Here's the 400th issue of my weekly tips newsletter, Recomendo

I started the Recomendo newsletter nearly eight years ago with Kevin Kelly and Claudia Dawson. In each weekly issue, we provide six brief recommendations of things we find interesting or useful. This Sunday, we sent out our 400th issue to over 75,000 subscribers. You can subscribe here for free.

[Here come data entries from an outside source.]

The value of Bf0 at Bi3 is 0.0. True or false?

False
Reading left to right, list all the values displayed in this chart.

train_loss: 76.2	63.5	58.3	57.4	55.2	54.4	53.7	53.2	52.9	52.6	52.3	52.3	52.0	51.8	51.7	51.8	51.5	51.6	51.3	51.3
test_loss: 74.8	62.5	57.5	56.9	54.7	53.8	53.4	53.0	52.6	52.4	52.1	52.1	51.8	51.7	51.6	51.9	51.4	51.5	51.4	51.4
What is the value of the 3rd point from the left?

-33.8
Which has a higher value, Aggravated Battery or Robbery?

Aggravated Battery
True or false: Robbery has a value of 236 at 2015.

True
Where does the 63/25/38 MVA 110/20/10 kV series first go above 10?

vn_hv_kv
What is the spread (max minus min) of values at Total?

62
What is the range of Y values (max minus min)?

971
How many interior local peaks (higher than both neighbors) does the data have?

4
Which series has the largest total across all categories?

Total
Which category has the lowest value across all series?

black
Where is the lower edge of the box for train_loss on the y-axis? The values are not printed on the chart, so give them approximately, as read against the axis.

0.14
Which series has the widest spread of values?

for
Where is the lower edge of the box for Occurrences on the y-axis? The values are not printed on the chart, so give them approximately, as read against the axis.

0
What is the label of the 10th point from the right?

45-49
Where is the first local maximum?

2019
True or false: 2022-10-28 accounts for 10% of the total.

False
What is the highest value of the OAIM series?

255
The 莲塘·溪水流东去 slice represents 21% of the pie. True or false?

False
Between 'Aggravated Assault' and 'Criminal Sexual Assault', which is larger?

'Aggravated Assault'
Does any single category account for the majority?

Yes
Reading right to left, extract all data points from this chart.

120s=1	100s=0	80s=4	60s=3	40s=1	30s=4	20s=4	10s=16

Here's what was in the latest issue:

Blue lasers

I spend too many hours a day watching YouTubes. Many of the channels I subscribe to produce content as good as or better than anything produced by PBS, cable TV, and your average documentary. For free. For a fantastic example of world class content on YouTube watch this Veritasium episode on Blue Lasers. Turns out blue lasers were "impossible" to create, but after decades of an insane amount of work by one crazy guy in Japan, they are now possible and all the cheap screens we have in our lives now are due to him. Veritasium tells this amazing human story, with heaps of illuminating technical detail on why blue lasers were nearly impossible and how they work, all in a brilliant 33 minutes. — KK

Pocket guide to understanding a camera

I gave my wife a camera for Christmas. It has an auto-setting, but she wanted to learn how to operate it manually. We were initially puzzled by terms like ISO, shutter speed, and aperture. Then I stumbled upon a PDF guide from Humburger Fotospots that demystifies these concepts with simple icons and explanations. I printed it out and stored it in the camera case. — MF

View images of Earth in real time

The GOES Image Viewer hosts the most up-to-date real time images of Earth available to the public. You can view and download satellite images that capture the entire visible disk of Earth and are updated every 10 to 15 minutes. I don't know much about meteorology or geoscience, but I am an Earth lover, and it's fascinating to be able to visualize weather patterns on a global scale. — CD 

Galactic compass

If you train yourself to pay attention to your surroundings you should be able to immediately point north without too much thinking. The next-level awareness is to point to the center of the galaxy at any time. Because the earth rotates during the day and orbits during the year, this direction changes constantly. You'll need an app to help you. Galactic Compass is a free iPhone app that does only one thing: points toward the center of the galaxy. — KK

Typography Guide 

If you're like me and would like to know more about fonts than just serif and san-serif, here is a cool guide to check out: The Logo Company's Guide to Typography and Fonts. It breaks down the entire anatomy of fonts. — CD 

Ryan Holiday's career wisdom

Writer and entrepreneur Ryan Holiday has had a varied career, from Hollywood agent assistant to marketing director for American Apparel. He's put together a list of 37 pieces of hard-fought career advice that's useful for anyone who works. Examples:

  • Find what nobody else wants to do and do it. Find inefficiency and waste and redundancies. Identify leaks and patches to free up resources for new areas. Produce more than everyone else and give your ideas away.
  • Always say less than necessary. Saying less than necessary, not interjecting at every chance we get — this is actually the mark not just of a self-disciplined person, but also a very smart and wise person.
  • Your creative output, your personal relationships, and your social life—balancing all three is impossible. You can excel in two if you say no to one. If you can't, you'll have none.
  • When people compete, somebody loses. So go where you're the only one. Do what only you can do. Run a race with yourself.